Every time we get a little nugget of insight, that is an invitation to investigate. We have all experienced those sermons or word studies where some insight has given us greater depth of biblical truth. We get chill bumps all the way up and down our spine, tears well up in our eyes, and we frantically start jotting down notes. We rejoice in the revelation. We tell all our friends. And usually, we have a day or two where we experience some heightened awareness of the love and presence of Christ that brings a burst of joy into our Christian walk.

I did some further research on Whitaker’s interpretation of the Hebrew word A-D-M—NOT to “prove her wrong” but rather, to see what hidden manna might be hiding beneath the surface, some little crumb of sustenance that might “brighten my eyes” (1 Samuel 14:27) upon discovery.

On the website The Origin of Language, the site author explains:

“Each letter [of the Hebrew alphabet] is used as building blocks, like atoms in a formula to create a word which is but a combination of letters-pictures-a short sentence. Take the word Adam, or as written in Hebrew A-D-M, made up of 3 letters that we encountered earlier. As a three-letter word, it’s a name.
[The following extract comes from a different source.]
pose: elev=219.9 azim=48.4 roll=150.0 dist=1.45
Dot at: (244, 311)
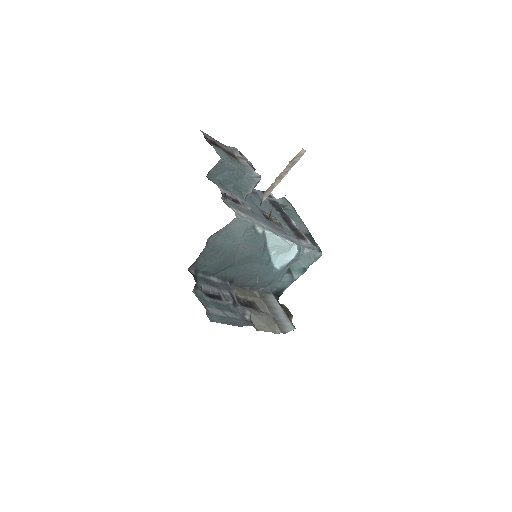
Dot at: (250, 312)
Using a one letter meaning:

A= aleph = el Peh=God speech/thought
D = de-a = idea, knowledge/information
M = mem = water, mother, from

Using the one-letter picture word “Adam” means: “Thought with knowledge in water”…sounds almost anecdotal…Using the two-letter source system produces clearer results.

A-Dam = God blood
Adama = earth
Adam = earthling with god’s blood

Thought and information in water- as description of our blood begins to make more sense only after the 2-letter source is introduced. God is saying in the word ADAM: Cro-Magnon was birthed with blood of God and an earthling, two races that became one.”

I don’t know about you, but if this is true, it says something about my identity that far exceeds my human “right” to have sex with whomever I choose. Without Christ, my identity is “enemy of God” (Romans 5:10, Ephesians 2:3). But coded within the very “name” of the first human being—the same human being whose sin eternally separated me from God—is the promise of future redemption. There, within the very meaning of the word “earth creature,” is—the Gospel! My blood, mingled with God’s, makes me a part of God’s progeny; and this is why the blood of Christ, shed for me, covers my sins—because Christ and I are of the same divine bloodline!

Brothers and sisters, to reduce this profundity down to nothing more than, “A-D-M proves that traditional interpretations of gender roles are outdated and unbiblical!”—is nothing short of devastating. We are supernaturally transmogrified from an inanimate lump of clay into a living creature via a blood transfusion from the very veins of God Almighty—and the only thing we have to say to our Creator in response to this is, “Yeah, but let me get this straight—homosexuality is okay, right?”

What a travesty.

Conclusion to Part One

The point is simply this. The Word of God does not exist as a cipher to reverse-engineer all our modern belief systems and worldviews. We are putting the cart before the horse when we do this. The reason Yahweh broke through the clouds and handed Moses the Torah on a sapphire platter was preciously because without it we would inevitably fall into egregious error. Our sinful hearts will always (eventually) steer us in the wrong direction. The modern mantra, “Follow your heart!” is a mortifying contradiction to the Word of God, which states on numerous occasions that our hearts are “deceitfully wicked” (Jeremiah 17:9-10, James 1:14, 26, Romans 8:7, Matthew 12:34, Proverbs 3:5, etc.) God’s Word is intended to be a road map to keep us on the right path—NOT some butt-kissing GPS device that assures us we are still on course when we have miserably meandered off the beaten track.